Battling climate change and fast fashion one lifer at a time

Jun 2, 2023 | Arts, Culture

Dozens of people showed up on Friday morning for the unveiling of Lifers, the Royal Ontario Museum (ROM) newest art installation.

Lifers is an immersive exhibit that showcases lifers, also known as life jackets, were repurposed by Canadian artist, Noelle Hamlyn. It explores the impact textiles and fashion have on the planet’s water quality.

Hamlyn said the four-year project was inspired by her time on Salt Spring Island, B.C., where she found life jackets washed up on the shore.

“I thought, ‘How did they get here?’” she said. “How long will they last?”
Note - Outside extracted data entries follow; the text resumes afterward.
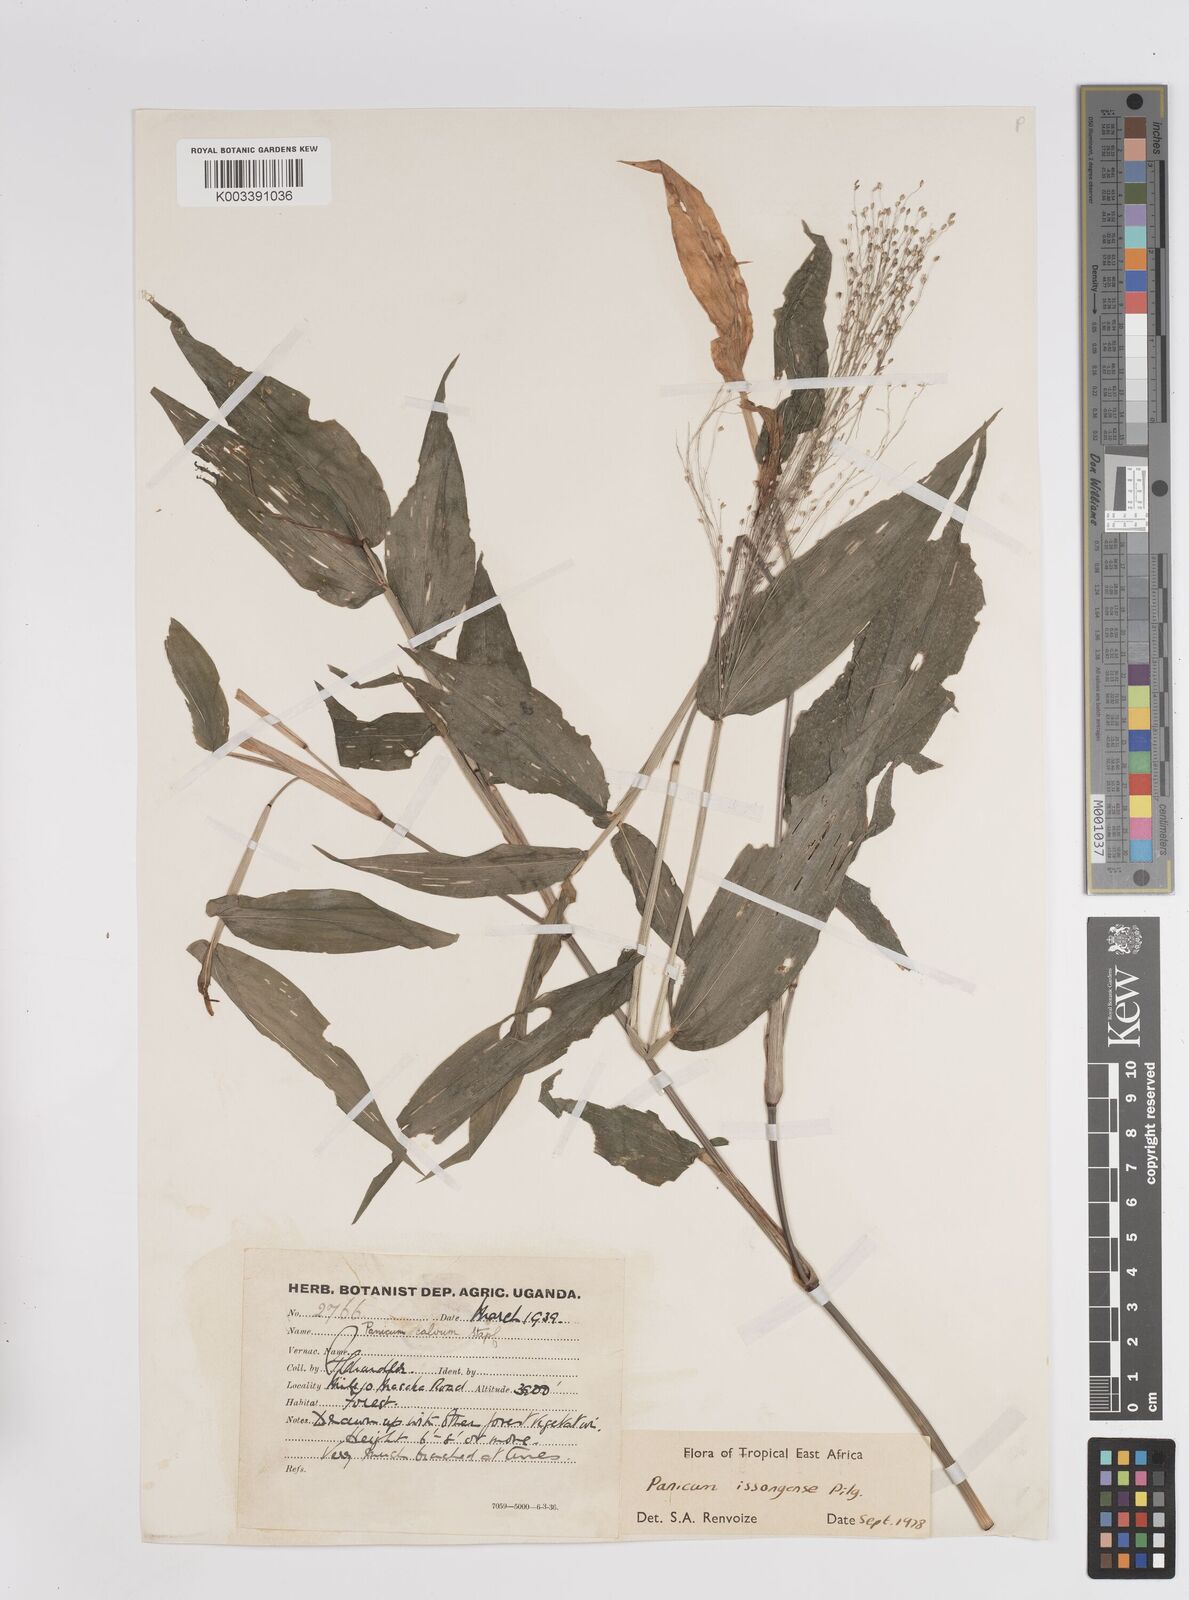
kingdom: Plantae
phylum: Tracheophyta
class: Liliopsida
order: Poales
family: Poaceae
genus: Panicum
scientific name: Panicum issongense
The more she thought about the lifers polluting the ocean, the more her climate anxiety grew, she said.

“I’m just a tiny person in the face of climate change,” Hamlyn said.

She said she took the life jackets she found on the shore and started to repurpose them using old clothing garments.

While working on this project, Hamlyn researched the 1912 sinking of the RMS Titanic.

Some of her lifers were inspired by the clothing of the survivors.

Edith Russell, a survivor of the RMS Titanic, was photographed wearing a black lamb fur coat with diamond buckles.

Using this as inspiration, Hamlyn repurposed a life jacket using a coat that looked similar to Russell’s.

“Everything has a story,” she said. “We can create stories with our clothes.”

Alexandra Palmer, a senior curator at the ROM, said the global textiles industry has a huge negative impact on the planet.

The mission of the Fashion Industry Charter for Climate Action, an initiative taken by the United Nations, is “to drive the fashion industry to net-zero Greenhouse Gas emissions no later than 2050.”

“We can’t recycle our way out of this one,” Palmer said.

While selling and buying clothes second-hand and repurposing older garments is better for the environment than throwing them out, the only way to reduce greenhouse emissions is to reduce the production of fast fashion.

Furthermore, the UN has enacted the 2030 Agenda for Sustainable Development, which lists 17 sustainable development goals (SDGs) to eradicate poverty while trying to heal and protect the planet.

Museums and galleries have taken some of the sustainable development goals, as well.

The International Council of Museums (ICOM) has hosted International Museum Day (IMD) since 1978. Since 2020, IMD focuses on three goals listed in the SDGs. This year, the three goals were Global Health and Wellbeing, Climate Action, and Life on Land.

Robin Etherington, the executive director of the Ontario Museums Association, said exhibitions are being used to create awareness on climate change and sustainability.

Installations like Lifers grant people the opportunity to think about people’s consumption patterns and critically assess the impacts of their actions on the planet, Hamlyn said.

The show runs from June 3 to Feb. 19, 2024.